Kejimkujik Lake NAM-56

Riparian Nation(s) Canada
Surface Area 26 km2 Mean Depth 4.4 m Volume 0.1 km3
Shoreline 45 km Catchment Area 289 km2 Residence Time 0.17 yr
Frozen Period Dec-Apr Mixing Type Dimictic Morphogenesis/Dam
Related Info/Site


The oligotrophic Kejimkujik Lake in Kejimkujik National Park is lying on Devonian granite in central Nova Scotia approximately 60 km inland from the Atlantic Ocean and 40 km from the Bay of Fundy. Its drainage basin is covered by forest, bogs, lakes and a very limited amount of poor agricultural land (<1% of the watershed). About two-thirds of the drainage basin is outside of the National Park boundary which contains a permanent population of <100 people, has some roads and supports some forestry and a very limited amount of agriculture. Kejimkujik Lake is a local centre of summer recreation. Up to ca. 1,500-2,500 people may be present daily during peak periods of the summer season. Water flowing into the lake is influenced by bog soils and is high in organic acids. The lake has shown a high degree of acidification and reproductive failure of Atlantic salmon due to high acidity downstream from the lake has become apparent.

In response to the need for scientific knowledge of the potential impacts of the long-range transportation of air pollutants on freshwater ecosystems in Atlantic Canada, the Government of Canada initiated the Kejimkujik Calibrated Catchment Study Program, an interdisciplinary multi-agency study in 1980.

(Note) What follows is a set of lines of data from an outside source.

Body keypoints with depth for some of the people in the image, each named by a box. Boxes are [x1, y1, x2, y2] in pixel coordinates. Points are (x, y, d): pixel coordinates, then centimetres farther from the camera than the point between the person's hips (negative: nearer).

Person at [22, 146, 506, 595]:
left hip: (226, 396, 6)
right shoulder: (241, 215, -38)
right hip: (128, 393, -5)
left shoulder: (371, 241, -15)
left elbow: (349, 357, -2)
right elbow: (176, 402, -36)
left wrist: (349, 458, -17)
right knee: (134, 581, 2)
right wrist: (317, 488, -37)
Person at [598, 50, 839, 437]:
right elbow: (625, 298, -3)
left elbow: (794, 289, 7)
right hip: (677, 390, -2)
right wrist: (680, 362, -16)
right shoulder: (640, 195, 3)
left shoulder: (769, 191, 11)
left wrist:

The lake is shallow and has a relatively high flushing rate (4.5 times yr-1), precipitation is 1,460 mm yr-1 and the runoff is 910 mm yr-1. The water is extremely dilute (sum of constituents = 13 mg l-1), and due to its relative closeness to the ocean, it is dominated by Na and Cl ions. Calcium and magnesium concentrations are extremely low (0.7 and 0.5 mg l-1, respectively); thus under the existing ca. 20 kg ha-1 yr-1 wet sulphate deposition, combined with the existing natural acidity, the lake responds with chronically depressed pH (4.8 annual mean). Studies in the lake and its tributaries showed that the additional sulphate deposition of anthropogenic origin gives additional acidity to the water, particularly during the winter and early spring, which explains the disappearance of Atlantic salmon downstream from the lake (Q).